My question is, has anyone tried them or know anyone who has? Do they really work, or will they ruin your suit from the water being released? Which I don't imagine would happen as it is probably better than getting your suit all sweaty.

They also seem to be a cheap alternative to things like ice vests, and these you don't freeze or refrigerate.


----------



## Volkodav (Sep 1, 2011)

I wouldn't wear it in a fursuit because of all the water inside it.
I know there are pet bandanas that have a pack inside that you freeze & put around their neck... look for those? There's no water dripping out of it AFAIK


----------



## WingDog (Sep 1, 2011)

The problem with anything that needs to be frozen is that you need a place to freeze it. If your at a con, your a bit out of luck, unless you put it in the ice bucket, even then that won't freeze your pack, just cool it down.

Anyway I don't think these drip with water, the crystals hold the water and it evaporates over time. But i'll look into the ice packs like that.


----------



## Arlo (Sep 1, 2011)

I got one to use at work this year and I have to say I do not like them.  Although the crystals don't actively drip, the cloth outside of the wrap does leach water onto anything it comes into contact with.  The other thumbs down factor for me was the fact that it goes from cool and refreshing to lukewarm and irritating in about ten minutes.  For me it was like having a warm, slimy worm wrapped around your neck (and the crystals do leave a slimy residue on your fingers, neck, whatever they touch).  I've since thrown mine out.

I'm looking into investing in a cooling vest to wear underneath my suit, if I plan to do outdoor suiting on a regular basis in the future.

Hope this helps!


----------



## Littlerock (Sep 2, 2011)

The thing about water-evaporation cooling is that it needs to evaporate to work (duh). Considering how closed in a suit is, the water would probably not evaporate at all, just the same way you sweat in a suit. But when added alongside a good cpu fan, it just might work better than either method alone. For it to work properly, I'd imagine you'd need to create some sort of vacuum effect with two fans, one pulling in new air from down, in the bodysuit itself, and one pushing air out through the head. If it's the other way around, I think the water vapor might just condense in places you really don't want it to.


----------



## SacrificerPS3 (Sep 7, 2011)

Used these before, they are VERY DRIPPY!  Would not recommend for fursuiting, unless you want to have to hang it out to dry every time you use it.


----------



## MikeHamemelton (Mar 1, 2018)

So, this gadget cool well or not? Any suggestion?


----------



## Dongding (Mar 1, 2018)

I'd go for a fan and maybe a cool-vest with some replacement ice gel cartridges for swapping. (Like the ones we took in our lunches to keep our juiceboxes cold.) I think it was one of the "Bullet-proof/resistant Fursuit" threads that had a very satisfied customer of the cooling vest with removable cartridges and swapping from a portable-electric-cooler they bought and kept in their hotel room for quick convenient swapping whenever the packs lost their cool.

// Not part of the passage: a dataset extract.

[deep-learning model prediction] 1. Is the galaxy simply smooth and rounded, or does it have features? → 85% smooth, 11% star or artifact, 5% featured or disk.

And fans are better for removing humidity from enclosed areas as long as there's ventilation for it to be pushed out of, if it's a fan providing positive pressure. (Fan pushing fresh air _into_ the suit.)

This is randomly aquired, old, and unchecked knowledge mind you. I just know that cold stuff causes the humidity in the air to condense into a liquid like on an ice cold drink in summer.

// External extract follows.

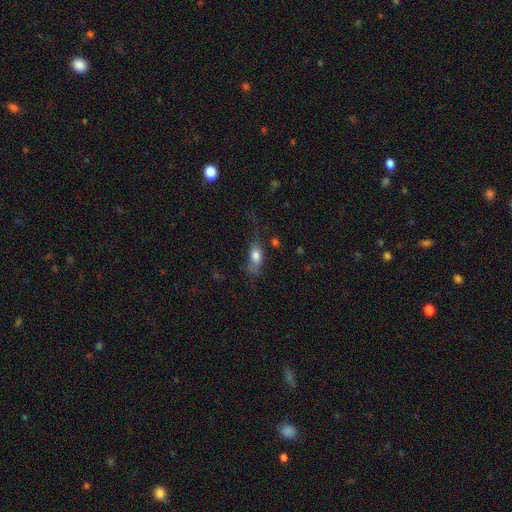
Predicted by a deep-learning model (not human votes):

Cold=wet, so I'll ignorantly suggest with the best of intentions that a fan *and* a cool-vest *not utilizing water condensation cooling* is probably the simplest option, though not the cheapest. It will keep you cool, and because it's constantly pushing spent sweaty air out of the suit, it will keep you dry.

But then I hear nothing about what ungodly moist nightmares those things are to wear so I can only assume there's no _good_ answer. Good luck!

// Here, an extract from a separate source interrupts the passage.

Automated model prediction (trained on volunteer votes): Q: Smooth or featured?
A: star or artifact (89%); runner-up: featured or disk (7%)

Also if someone can verify anything that I mentioned from your own personal experiences, that'd be very cool and informative of you. :3

Cool-vest with ice packs is probably enough and you could make one at home easily too... probably. I'd avoid the wraps from what everyone else has said.


----------



## Kellan Meig'h (Mar 1, 2018)

Mascot cooling vests and systems | EZCooldown

Here are the vests and the neck wrap. These work on the phase change principle, not evaporation. They can be recharged in ice water, too. I've had the opportunity to wear one (vest) at a 'con and I can attest, they freaking work.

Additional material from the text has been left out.